Department of Radiology, Fujita Health University School of Medicine, 1-98 Dengakugakubo, Kutsukake-cho, Toyoake, Aichi, 470-1192, Japan.
Joint Research Laboratory of Advanced Medical Imaging, Fujita Health University, School of Medicine, Toyoake, Japan.
Eur Radiol. 2022 Oct;32(10):6658-6667. doi: 10.1007/s00330-022-08877-2. Epub 2022 Jun 10.
To compare the utility of deep learning reconstruction (DLR) for improving acquisition time, image quality, and intraductal papillary mucinous neoplasm (IPMN) evaluation for 3D MRCP obtained with parallel imaging (PI), multiple k-space data acquisition for each repetition time (TR) technique (Fast 3D mode multiple: Fast 3Dm) and compressed sensing (CS) with PI.
A total of 32 IPMN patients who had undergone 3D MRCPs obtained with PI, Fast 3Dm, and CS with PI and reconstructed with and without DLR were retrospectively included in this study. Acquisition time, signal-to-noise ratio (SNR), and contrast-to-noise ratio (CNR) obtained with all protocols were compared using Tukey's HSD test. Results of endoscopic ultrasound, ERCP, surgery, or pathological examination were determined as standard reference, and distribution classifications were compared among all 3D MRCP protocols by McNemar's test.

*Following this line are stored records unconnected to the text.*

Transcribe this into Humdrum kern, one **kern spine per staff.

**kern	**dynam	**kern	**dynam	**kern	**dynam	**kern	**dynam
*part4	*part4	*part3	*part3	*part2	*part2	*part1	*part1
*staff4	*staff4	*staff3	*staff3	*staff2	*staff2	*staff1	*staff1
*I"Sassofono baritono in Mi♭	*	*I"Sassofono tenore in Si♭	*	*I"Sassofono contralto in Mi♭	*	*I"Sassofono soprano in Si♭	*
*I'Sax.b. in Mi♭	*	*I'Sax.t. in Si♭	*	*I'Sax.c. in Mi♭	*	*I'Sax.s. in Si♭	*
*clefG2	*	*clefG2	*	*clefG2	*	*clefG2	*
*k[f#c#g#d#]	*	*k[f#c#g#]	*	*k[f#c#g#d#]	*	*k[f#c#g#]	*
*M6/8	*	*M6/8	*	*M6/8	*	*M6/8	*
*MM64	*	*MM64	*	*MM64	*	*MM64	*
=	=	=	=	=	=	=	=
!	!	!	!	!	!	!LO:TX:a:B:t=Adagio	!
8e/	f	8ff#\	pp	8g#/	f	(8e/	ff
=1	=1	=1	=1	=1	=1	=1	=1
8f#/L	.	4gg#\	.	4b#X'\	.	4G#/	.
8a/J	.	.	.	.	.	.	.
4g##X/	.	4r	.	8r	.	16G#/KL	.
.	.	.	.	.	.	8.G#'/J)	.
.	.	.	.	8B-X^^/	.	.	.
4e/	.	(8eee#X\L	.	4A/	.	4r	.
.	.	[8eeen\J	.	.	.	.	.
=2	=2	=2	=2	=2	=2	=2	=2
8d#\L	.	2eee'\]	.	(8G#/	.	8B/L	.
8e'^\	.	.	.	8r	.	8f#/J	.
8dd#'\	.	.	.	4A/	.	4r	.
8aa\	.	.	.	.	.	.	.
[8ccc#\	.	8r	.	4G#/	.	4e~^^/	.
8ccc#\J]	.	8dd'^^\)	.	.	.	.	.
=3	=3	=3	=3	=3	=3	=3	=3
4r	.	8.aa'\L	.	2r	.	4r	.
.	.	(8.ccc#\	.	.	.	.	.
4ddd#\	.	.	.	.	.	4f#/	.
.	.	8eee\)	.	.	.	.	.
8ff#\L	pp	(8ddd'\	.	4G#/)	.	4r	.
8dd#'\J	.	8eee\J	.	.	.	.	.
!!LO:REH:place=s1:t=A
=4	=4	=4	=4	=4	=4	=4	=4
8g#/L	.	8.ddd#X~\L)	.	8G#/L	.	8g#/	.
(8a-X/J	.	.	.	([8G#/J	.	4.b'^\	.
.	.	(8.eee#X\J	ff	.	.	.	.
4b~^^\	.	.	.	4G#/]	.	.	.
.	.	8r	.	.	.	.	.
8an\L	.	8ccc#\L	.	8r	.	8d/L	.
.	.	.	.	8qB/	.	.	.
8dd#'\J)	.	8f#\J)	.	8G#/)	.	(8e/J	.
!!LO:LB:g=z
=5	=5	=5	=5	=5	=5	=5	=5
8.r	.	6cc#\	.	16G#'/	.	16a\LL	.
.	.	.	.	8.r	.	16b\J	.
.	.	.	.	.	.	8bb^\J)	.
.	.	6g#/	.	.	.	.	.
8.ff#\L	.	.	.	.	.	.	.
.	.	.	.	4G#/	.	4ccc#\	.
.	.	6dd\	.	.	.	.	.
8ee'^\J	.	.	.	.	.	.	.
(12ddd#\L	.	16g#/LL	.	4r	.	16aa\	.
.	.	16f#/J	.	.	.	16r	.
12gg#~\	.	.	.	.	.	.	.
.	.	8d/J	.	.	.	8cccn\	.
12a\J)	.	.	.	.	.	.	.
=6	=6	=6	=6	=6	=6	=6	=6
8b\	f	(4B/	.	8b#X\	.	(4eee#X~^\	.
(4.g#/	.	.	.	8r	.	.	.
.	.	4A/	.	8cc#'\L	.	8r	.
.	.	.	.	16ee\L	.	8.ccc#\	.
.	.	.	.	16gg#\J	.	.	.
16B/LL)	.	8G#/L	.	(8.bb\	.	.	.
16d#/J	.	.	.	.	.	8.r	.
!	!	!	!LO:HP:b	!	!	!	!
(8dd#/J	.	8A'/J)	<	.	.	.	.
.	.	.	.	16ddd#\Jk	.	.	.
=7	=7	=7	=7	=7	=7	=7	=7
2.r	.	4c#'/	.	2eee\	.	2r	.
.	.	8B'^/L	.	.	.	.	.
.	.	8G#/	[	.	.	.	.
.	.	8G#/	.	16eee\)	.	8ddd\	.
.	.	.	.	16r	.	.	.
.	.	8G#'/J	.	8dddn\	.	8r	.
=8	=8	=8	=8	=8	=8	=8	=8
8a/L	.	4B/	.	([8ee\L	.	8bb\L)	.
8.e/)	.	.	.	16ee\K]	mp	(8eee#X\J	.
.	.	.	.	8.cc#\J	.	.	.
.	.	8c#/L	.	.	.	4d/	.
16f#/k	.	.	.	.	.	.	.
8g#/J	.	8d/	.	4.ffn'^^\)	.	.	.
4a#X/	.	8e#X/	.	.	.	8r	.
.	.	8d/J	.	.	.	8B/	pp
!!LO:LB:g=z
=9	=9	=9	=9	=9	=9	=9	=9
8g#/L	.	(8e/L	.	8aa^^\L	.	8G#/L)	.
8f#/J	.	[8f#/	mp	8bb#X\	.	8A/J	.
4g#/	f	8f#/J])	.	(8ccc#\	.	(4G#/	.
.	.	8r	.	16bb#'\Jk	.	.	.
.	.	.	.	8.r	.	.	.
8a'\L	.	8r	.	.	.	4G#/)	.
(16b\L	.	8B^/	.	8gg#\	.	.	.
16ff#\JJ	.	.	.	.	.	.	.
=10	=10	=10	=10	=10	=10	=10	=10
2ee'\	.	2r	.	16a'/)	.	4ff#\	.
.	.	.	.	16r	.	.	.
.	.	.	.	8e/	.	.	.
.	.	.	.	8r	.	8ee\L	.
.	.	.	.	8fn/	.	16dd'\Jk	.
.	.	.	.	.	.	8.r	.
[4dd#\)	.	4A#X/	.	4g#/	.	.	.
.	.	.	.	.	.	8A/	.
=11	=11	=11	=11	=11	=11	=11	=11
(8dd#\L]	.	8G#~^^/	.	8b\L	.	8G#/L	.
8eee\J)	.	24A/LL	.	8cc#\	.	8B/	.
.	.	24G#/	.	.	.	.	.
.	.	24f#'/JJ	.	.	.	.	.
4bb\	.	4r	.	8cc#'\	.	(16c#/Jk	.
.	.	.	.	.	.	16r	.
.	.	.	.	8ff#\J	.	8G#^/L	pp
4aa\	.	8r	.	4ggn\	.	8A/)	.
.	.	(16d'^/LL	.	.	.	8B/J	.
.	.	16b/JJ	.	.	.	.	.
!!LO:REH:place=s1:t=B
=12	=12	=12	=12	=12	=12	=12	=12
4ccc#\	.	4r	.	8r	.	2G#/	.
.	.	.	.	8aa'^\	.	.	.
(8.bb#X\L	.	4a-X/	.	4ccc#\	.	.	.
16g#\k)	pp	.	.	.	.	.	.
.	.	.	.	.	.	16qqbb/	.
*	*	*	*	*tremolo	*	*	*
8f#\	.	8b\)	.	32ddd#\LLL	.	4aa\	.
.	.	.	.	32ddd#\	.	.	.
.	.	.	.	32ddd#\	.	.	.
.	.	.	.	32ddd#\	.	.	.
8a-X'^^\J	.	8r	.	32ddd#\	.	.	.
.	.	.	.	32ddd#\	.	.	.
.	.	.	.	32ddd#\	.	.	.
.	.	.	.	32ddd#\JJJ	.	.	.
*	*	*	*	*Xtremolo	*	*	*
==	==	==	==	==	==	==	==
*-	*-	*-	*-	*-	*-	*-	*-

Acquisition times of Fast 3Dm and CS with PI with and without DLR were significantly shorter than those of PI with and without DLR (p < 0.05). Each MRCP sequence with DLR showed significantly higher SNRs and CNRs than those without DLR (p < 0.05). IPMN distribution accuracy of PI with and without DLR and Fast 3Dm with DLR was significantly higher than that of Fast 3Dm without DLR and CS with PI without DLR (p < 0.05).
DLR is useful for improving image quality and IPMN evaluation capability on 3D MRCP obtained with PI, Fast 3Dm, or CS with PI. Moreover, Fast 3Dm and CS with PI may play as substitution to PI for MRCP in patients with IPMN.
• Mean examination times of multiple k-space data acquisitions for each TR and compressed sensing with parallel imaging were significantly shorter than that of parallel imaging (p < 0.0001). • When comparing image quality of 3D MRCPs with and without deep learning reconstruction, deep learning reconstruction significantly improved signal-to-noise ratio and contrast-to-noise ratio (p < 0.05). • IPMN distribution accuracies of parallel imaging with and without deep learning reconstruction (with vs. without: 88.0% vs. 88.0%) and multiple k-space data acquisitions for each TR with deep learning reconstruction (86.0%) were significantly higher than those of others (p < 0.05).
比较深度学习重建(DLR)在改善采集时间、图像质量和胰胆管磁共振成像(MRCP)对胰腺导管内乳头状黏液性肿瘤(IPMN)评估方面的应用,该研究使用并行成像(PI)、每个重复时间(TR)的多次采集(Fast 3Dm)和压缩感知(CS)技术。
本研究回顾性纳入了 32 例接受 PI、Fast 3Dm 和 CS 联合 PI 成像并分别进行 DLR 重建和未重建的 IPMN 患者。使用 Tukey 的 HSD 检验比较所有协议获得的采集时间、信噪比(SNR)和对比噪声比(CNR)。使用内镜超声、ERCP、手术或病理检查结果作为标准参考,并使用 McNemar 检验比较所有 3D MRCP 方案的分布分类。
Fast 3Dm 和 CS 联合 PI 无论是否进行 DLR 重建,采集时间均明显短于 PI 联合 DLR 或未联合 DLR(p < 0.05)。每个具有 DLR 的 MRCP 序列的 SNR 和 CNR 均明显高于未进行 DLR 重建的序列(p < 0.05)。PI 联合 DLR 和 Fast 3Dm 联合 DLR 的 IPMN 分布准确率明显高于 Fast 3Dm 联合 DLR 和 CS 联合 PI 联合 DLR(p < 0.05)。
DLR 可用于改善 PI、Fast 3Dm 或 CS 联合 PI 获得的 3D MRCP 的图像质量和 IPMN 评估能力。此外,Fast 3Dm 和 CS 联合 PI 可能是 IPMN 患者 MRCP 的替代方法。
每次 TR 多次采集和并行成像的压缩感知的平均检查时间明显短于并行成像(p < 0.0001)。
比较有无深度学习重建的 3D MRCP 图像质量时,深度学习重建显著提高了信噪比和对比噪声比(p < 0.05)。
并行成像联合和不联合深度学习重建(有 vs. 无:88.0% vs. 88.0%)以及多次采集联合深度学习重建(86.0%)的 IPMN 分布准确率明显高于其他方法(p < 0.05)。